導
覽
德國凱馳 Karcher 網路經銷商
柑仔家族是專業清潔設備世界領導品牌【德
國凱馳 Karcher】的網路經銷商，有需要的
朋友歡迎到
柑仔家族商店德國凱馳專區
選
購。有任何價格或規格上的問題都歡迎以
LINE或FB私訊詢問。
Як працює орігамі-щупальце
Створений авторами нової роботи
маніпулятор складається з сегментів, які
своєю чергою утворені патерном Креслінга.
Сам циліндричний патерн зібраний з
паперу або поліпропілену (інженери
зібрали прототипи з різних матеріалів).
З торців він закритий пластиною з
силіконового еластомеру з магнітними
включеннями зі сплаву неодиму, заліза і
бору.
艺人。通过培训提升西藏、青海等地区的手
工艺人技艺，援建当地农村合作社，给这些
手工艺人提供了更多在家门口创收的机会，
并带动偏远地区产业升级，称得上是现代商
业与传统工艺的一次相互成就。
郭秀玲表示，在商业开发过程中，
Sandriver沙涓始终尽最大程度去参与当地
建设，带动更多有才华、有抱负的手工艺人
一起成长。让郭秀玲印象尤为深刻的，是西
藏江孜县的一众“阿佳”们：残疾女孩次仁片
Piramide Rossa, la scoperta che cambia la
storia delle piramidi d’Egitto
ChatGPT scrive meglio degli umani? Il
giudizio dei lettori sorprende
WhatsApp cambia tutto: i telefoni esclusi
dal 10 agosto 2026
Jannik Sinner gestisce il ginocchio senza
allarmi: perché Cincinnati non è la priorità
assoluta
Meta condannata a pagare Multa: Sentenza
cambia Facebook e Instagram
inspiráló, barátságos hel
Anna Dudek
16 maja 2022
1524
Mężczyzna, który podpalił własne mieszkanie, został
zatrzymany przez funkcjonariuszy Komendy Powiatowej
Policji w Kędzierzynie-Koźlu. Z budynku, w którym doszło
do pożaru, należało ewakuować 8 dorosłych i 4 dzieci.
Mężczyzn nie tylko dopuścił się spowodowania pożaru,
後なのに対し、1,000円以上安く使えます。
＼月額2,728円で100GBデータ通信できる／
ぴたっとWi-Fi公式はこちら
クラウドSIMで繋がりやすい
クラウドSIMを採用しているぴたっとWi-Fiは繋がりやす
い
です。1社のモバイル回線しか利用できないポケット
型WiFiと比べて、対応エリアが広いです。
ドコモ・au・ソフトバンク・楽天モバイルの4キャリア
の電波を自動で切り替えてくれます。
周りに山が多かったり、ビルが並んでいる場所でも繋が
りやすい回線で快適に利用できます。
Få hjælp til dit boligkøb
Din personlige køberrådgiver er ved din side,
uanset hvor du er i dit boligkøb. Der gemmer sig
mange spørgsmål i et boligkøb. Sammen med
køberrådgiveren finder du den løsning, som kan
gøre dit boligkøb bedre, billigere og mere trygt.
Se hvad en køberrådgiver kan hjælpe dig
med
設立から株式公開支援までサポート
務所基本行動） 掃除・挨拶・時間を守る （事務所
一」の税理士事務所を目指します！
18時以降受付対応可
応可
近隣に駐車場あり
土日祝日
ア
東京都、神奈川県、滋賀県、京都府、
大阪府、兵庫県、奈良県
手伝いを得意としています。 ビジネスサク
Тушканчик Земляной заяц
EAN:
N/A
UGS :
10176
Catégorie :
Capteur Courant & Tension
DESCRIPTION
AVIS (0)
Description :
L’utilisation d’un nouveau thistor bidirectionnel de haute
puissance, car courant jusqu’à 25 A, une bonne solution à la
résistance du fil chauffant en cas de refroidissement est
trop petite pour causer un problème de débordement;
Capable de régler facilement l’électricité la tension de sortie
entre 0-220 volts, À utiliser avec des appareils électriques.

★ ★ ★ ★ ★

• _What you need to do_
All records are to be written out exactly.

• _Response_
導
覽
德國凱馳 Karcher 網路經銷商
柑仔家族是專業清潔設備世界領導品牌【德
國凱馳 Karcher】的網路經銷商，有需要的
朋友歡迎到
柑仔家族商店德國凱馳專區
選
購。有任何價格或規格上的問題都歡迎以
LINE或FB私訊詢問。
Як працює орігамі-щупальце
Створений авторами нової роботи
маніпулятор складається з сегментів, які
своєю чергою утворені патерном Креслінга.
Сам циліндричний патерн зібраний з
паперу або поліпропілену (інженери
зібрали прототипи з різних матеріалів).
З торців він закритий пластиною з
силіконового еластомеру з магнітними
включеннями зі сплаву неодиму, заліза і
бору.
艺人。通过培训提升西藏、青海等地区的手
工艺人技艺，援建当地农村合作社，给这些
手工艺人提供了更多在家门口创收的机会，
并带动偏远地区产业升级，称得上是现代商
业与传统工艺的一次相互成就。
郭秀玲表示，在商业开发过程中，
Sandriver沙涓始终尽最大程度去参与当地
建设，带动更多有才华、有抱负的手工艺人
一起成长。让郭秀玲印象尤为深刻的，是西
藏江孜县的一众“阿佳”们：残疾女孩次仁片
Piramide Rossa, la scoperta che cambia la
storia delle piramidi d’Egitto
ChatGPT scrive meglio degli umani? Il
giudizio dei lettori sorprende
WhatsApp cambia tutto: i telefoni esclusi
dal 10 agosto 2026
Jannik Sinner gestisce il ginocchio senza
allarmi: perché Cincinnati non è la priorità
assoluta
Meta condannata a pagare Multa: Sentenza
cambia Facebook e Instagram
inspiráló, barátságos hel
Anna Dudek
16 maja 2022
1524
Mężczyzna, który podpalił własne mieszkanie, został
zatrzymany przez funkcjonariuszy Komendy Powiatowej
Policji w Kędzierzynie-Koźlu. Z budynku, w którym doszło
do pożaru, należało ewakuować 8 dorosłych i 4 dzieci.
Mężczyzn nie tylko dopuścił się spowodowania pożaru,
後なのに対し、1,000円以上安く使えます。
＼月額2,728円で100GBデータ通信できる／
ぴたっとWi-Fi公式はこちら
クラウドSIMで繋がりやすい
クラウドSIMを採用しているぴたっとWi-Fiは繋がりやす
い
です。1社のモバイル回線しか利用できないポケット
型WiFiと比べて、対応エリアが広いです。
ドコモ・au・ソフトバンク・楽天モバイルの4キャリア
の電波を自動で切り替えてくれます。
周りに山が多かったり、ビルが並んでいる場所でも繋が
りやすい回線で快適に利用できます。
Få hjælp til dit boligkøb
Din personlige køberrådgiver er ved din side,
uanset hvor du er i dit boligkøb. Der gemmer sig
mange spørgsmål i et boligkøb. Sammen med
køberrådgiveren finder du den løsning, som kan
gøre dit boligkøb bedre, billigere og mere trygt.
Se hvad en køberrådgiver kan hjælpe dig
med
設立から株式公開支援までサポート
務所基本行動） 掃除・挨拶・時間を守る （事務所
一」の税理士事務所を目指します！
18時以降受付対応可
応可
近隣に駐車場あり
土日祝日
ア
東京都、神奈川県、滋賀県、京都府、
大阪府、兵庫県、奈良県
手伝いを得意としています。 ビジネスサク
Тушканчик Земляной заяц
EAN:
N/A
UGS :
10176
Catégorie :
Capteur Courant & Tension
DESCRIPTION
AVIS (0)
Description :
L’utilisation d’un nouveau thistor bidirectionnel de haute
puissance, car courant jusqu’à 25 A, une bonne solution à la
résistance du fil chauffant en cas de refroidissement est
trop petite pour causer un problème de débordement;
Capable de régler facilement l’électricité la tension de sortie
entre 0-220 volts, À utiliser avec des appareils électriques.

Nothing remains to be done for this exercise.